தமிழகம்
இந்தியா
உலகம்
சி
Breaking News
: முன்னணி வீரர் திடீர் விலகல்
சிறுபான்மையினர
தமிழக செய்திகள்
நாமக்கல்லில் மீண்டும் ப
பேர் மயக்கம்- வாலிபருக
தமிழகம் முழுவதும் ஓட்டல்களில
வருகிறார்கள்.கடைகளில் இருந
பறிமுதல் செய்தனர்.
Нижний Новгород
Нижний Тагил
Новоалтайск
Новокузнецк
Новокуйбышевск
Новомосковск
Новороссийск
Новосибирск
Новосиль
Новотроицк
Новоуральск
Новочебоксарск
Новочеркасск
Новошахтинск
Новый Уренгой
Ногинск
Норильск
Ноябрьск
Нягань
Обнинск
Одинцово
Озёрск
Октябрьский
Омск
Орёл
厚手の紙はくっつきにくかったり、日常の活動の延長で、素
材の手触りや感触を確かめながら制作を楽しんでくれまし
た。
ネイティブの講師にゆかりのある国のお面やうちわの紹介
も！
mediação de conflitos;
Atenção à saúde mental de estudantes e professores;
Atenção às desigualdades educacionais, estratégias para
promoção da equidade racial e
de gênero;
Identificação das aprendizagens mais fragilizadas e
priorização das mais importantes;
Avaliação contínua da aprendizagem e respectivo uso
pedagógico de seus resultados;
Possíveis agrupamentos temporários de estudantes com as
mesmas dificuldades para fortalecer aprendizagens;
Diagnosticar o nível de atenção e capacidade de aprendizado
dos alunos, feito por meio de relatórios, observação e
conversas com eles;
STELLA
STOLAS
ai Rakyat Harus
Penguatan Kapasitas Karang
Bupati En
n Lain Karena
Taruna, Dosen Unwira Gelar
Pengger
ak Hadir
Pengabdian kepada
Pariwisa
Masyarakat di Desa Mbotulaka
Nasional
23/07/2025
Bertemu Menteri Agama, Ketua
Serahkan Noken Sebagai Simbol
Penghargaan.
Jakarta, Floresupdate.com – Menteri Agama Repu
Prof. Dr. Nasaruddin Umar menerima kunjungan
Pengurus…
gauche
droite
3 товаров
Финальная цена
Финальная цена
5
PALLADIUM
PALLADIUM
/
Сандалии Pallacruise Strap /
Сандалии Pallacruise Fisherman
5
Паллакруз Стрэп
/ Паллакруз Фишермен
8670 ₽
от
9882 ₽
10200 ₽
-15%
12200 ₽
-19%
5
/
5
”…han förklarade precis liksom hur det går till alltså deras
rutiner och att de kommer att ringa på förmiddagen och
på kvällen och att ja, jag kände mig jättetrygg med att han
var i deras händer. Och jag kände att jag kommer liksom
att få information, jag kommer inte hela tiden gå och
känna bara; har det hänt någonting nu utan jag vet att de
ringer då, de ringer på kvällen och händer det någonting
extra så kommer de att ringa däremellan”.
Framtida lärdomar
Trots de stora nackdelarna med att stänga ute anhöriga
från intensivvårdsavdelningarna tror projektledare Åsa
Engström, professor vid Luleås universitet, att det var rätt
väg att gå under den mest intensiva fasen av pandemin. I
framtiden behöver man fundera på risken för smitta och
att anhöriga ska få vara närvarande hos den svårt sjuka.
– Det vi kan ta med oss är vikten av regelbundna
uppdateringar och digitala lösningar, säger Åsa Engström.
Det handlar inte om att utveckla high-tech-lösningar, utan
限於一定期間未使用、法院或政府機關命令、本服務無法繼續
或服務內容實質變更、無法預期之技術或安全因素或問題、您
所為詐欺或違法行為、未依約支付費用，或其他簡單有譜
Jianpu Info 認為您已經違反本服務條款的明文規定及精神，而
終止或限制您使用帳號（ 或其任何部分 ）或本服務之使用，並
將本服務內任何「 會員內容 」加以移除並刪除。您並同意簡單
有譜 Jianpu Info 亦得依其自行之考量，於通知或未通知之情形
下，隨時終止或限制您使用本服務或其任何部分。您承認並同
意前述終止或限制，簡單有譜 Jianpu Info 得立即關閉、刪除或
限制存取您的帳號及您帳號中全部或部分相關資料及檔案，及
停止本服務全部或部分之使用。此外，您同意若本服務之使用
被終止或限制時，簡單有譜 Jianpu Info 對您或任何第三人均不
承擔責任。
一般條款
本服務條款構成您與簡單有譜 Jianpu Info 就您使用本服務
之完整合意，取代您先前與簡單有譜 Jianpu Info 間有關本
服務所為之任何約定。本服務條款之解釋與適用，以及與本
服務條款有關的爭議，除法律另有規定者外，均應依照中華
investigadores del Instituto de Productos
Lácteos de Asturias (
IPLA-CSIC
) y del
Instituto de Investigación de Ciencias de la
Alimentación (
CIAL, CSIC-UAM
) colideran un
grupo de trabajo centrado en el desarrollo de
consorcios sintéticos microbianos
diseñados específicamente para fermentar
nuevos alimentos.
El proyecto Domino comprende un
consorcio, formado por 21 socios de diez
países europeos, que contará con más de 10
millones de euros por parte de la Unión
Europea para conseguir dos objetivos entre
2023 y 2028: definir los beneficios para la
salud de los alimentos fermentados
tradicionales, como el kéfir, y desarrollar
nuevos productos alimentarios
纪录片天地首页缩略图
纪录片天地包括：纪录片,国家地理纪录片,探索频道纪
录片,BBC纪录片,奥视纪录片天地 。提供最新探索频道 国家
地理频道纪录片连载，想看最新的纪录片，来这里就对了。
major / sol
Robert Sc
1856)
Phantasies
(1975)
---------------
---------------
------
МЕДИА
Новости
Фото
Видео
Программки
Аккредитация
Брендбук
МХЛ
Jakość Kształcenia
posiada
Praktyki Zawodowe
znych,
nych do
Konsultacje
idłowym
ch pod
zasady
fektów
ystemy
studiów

# WORK TO BE COMPLETED
Please write out every line of the entries above with no changes, keeping the original order.

# SOLUTION BELOW
தமிழகம்
இந்தியா
உலகம்
சி
Breaking News
: முன்னணி வீரர் திடீர் விலகல்
சிறுபான்மையினர
தமிழக செய்திகள்
நாமக்கல்லில் மீண்டும் ப
பேர் மயக்கம்- வாலிபருக
தமிழகம் முழுவதும் ஓட்டல்களில
வருகிறார்கள்.கடைகளில் இருந
பறிமுதல் செய்தனர்.
Нижний Новгород
Нижний Тагил
Новоалтайск
Новокузнецк
Новокуйбышевск
Новомосковск
Новороссийск
Новосибирск
Новосиль
Новотроицк
Новоуральск
Новочебоксарск
Новочеркасск
Новошахтинск
Новый Уренгой
Ногинск
Норильск
Ноябрьск
Нягань
Обнинск
Одинцово
Озёрск
Октябрьский
Омск
Орёл
厚手の紙はくっつきにくかったり、日常の活動の延長で、素
材の手触りや感触を確かめながら制作を楽しんでくれまし
た。
ネイティブの講師にゆかりのある国のお面やうちわの紹介
も！
mediação de conflitos;
Atenção à saúde mental de estudantes e professores;
Atenção às desigualdades educacionais, estratégias para
promoção da equidade racial e
de gênero;
Identificação das aprendizagens mais fragilizadas e
priorização das mais importantes;
Avaliação contínua da aprendizagem e respectivo uso
pedagógico de seus resultados;
Possíveis agrupamentos temporários de estudantes com as
mesmas dificuldades para fortalecer aprendizagens;
Diagnosticar o nível de atenção e capacidade de aprendizado
dos alunos, feito por meio de relatórios, observação e
conversas com eles;
STELLA
STOLAS
ai Rakyat Harus
Penguatan Kapasitas Karang
Bupati En
n Lain Karena
Taruna, Dosen Unwira Gelar
Pengger
ak Hadir
Pengabdian kepada
Pariwisa
Masyarakat di Desa Mbotulaka
Nasional
23/07/2025
Bertemu Menteri Agama, Ketua
Serahkan Noken Sebagai Simbol
Penghargaan.
Jakarta, Floresupdate.com – Menteri Agama Repu
Prof. Dr. Nasaruddin Umar menerima kunjungan
Pengurus…
gauche
droite
3 товаров
Финальная цена
Финальная цена
5
PALLADIUM
PALLADIUM
/
Сандалии Pallacruise Strap /
Сандалии Pallacruise Fisherman
5
Паллакруз Стрэп
/ Паллакруз Фишермен
8670 ₽
от
9882 ₽
10200 ₽
-15%
12200 ₽
-19%
5
/
5
”…han förklarade precis liksom hur det går till alltså deras
rutiner och att de kommer att ringa på förmiddagen och
på kvällen och att ja, jag kände mig jättetrygg med att han
var i deras händer. Och jag kände att jag kommer liksom
att få information, jag kommer inte hela tiden gå och
känna bara; har det hänt någonting nu utan jag vet att de
ringer då, de ringer på kvällen och händer det någonting
extra så kommer de att ringa däremellan”.
Framtida lärdomar
Trots de stora nackdelarna med att stänga ute anhöriga
från intensivvårdsavdelningarna tror projektledare Åsa
Engström, professor vid Luleås universitet, att det var rätt
väg att gå under den mest intensiva fasen av pandemin. I
framtiden behöver man fundera på risken för smitta och
att anhöriga ska få vara närvarande hos den svårt sjuka.
– Det vi kan ta med oss är vikten av regelbundna
uppdateringar och digitala lösningar, säger Åsa Engström.
Det handlar inte om att utveckla high-tech-lösningar, utan
限於一定期間未使用、法院或政府機關命令、本服務無法繼續
或服務內容實質變更、無法預期之技術或安全因素或問題、您
所為詐欺或違法行為、未依約支付費用，或其他簡單有譜
Jianpu Info 認為您已經違反本服務條款的明文規定及精神，而
終止或限制您使用帳號（ 或其任何部分 ）或本服務之使用，並
將本服務內任何「 會員內容 」加以移除並刪除。您並同意簡單
有譜 Jianpu Info 亦得依其自行之考量，於通知或未通知之情形
下，隨時終止或限制您使用本服務或其任何部分。您承認並同
意前述終止或限制，簡單有譜 Jianpu Info 得立即關閉、刪除或
限制存取您的帳號及您帳號中全部或部分相關資料及檔案，及
停止本服務全部或部分之使用。此外，您同意若本服務之使用
被終止或限制時，簡單有譜 Jianpu Info 對您或任何第三人均不
承擔責任。
一般條款
本服務條款構成您與簡單有譜 Jianpu Info 就您使用本服務
之完整合意，取代您先前與簡單有譜 Jianpu Info 間有關本
服務所為之任何約定。本服務條款之解釋與適用，以及與本
服務條款有關的爭議，除法律另有規定者外，均應依照中華
investigadores del Instituto de Productos
Lácteos de Asturias (
IPLA-CSIC
) y del
Instituto de Investigación de Ciencias de la
Alimentación (
CIAL, CSIC-UAM
) colideran un
grupo de trabajo centrado en el desarrollo de
consorcios sintéticos microbianos
diseñados específicamente para fermentar
nuevos alimentos.
El proyecto Domino comprende un
consorcio, formado por 21 socios de diez
países europeos, que contará con más de 10
millones de euros por parte de la Unión
Europea para conseguir dos objetivos entre
2023 y 2028: definir los beneficios para la
salud de los alimentos fermentados
tradicionales, como el kéfir, y desarrollar
nuevos productos alimentarios
纪录片天地首页缩略图
纪录片天地包括：纪录片,国家地理纪录片,探索频道纪
录片,BBC纪录片,奥视纪录片天地 。提供最新探索频道 国家
地理频道纪录片连载，想看最新的纪录片，来这里就对了。
major / sol
Robert Sc
1856)
Phantasies
(1975)
---------------
---------------
------
МЕДИА
Новости
Фото
Видео
Программки
Аккредитация
Брендбук
МХЛ
Jakość Kształcenia
posiada
Praktyki Zawodowe
znych,
nych do
Konsultacje
idłowym
ch pod
zasady
fektów
ystemy
studiów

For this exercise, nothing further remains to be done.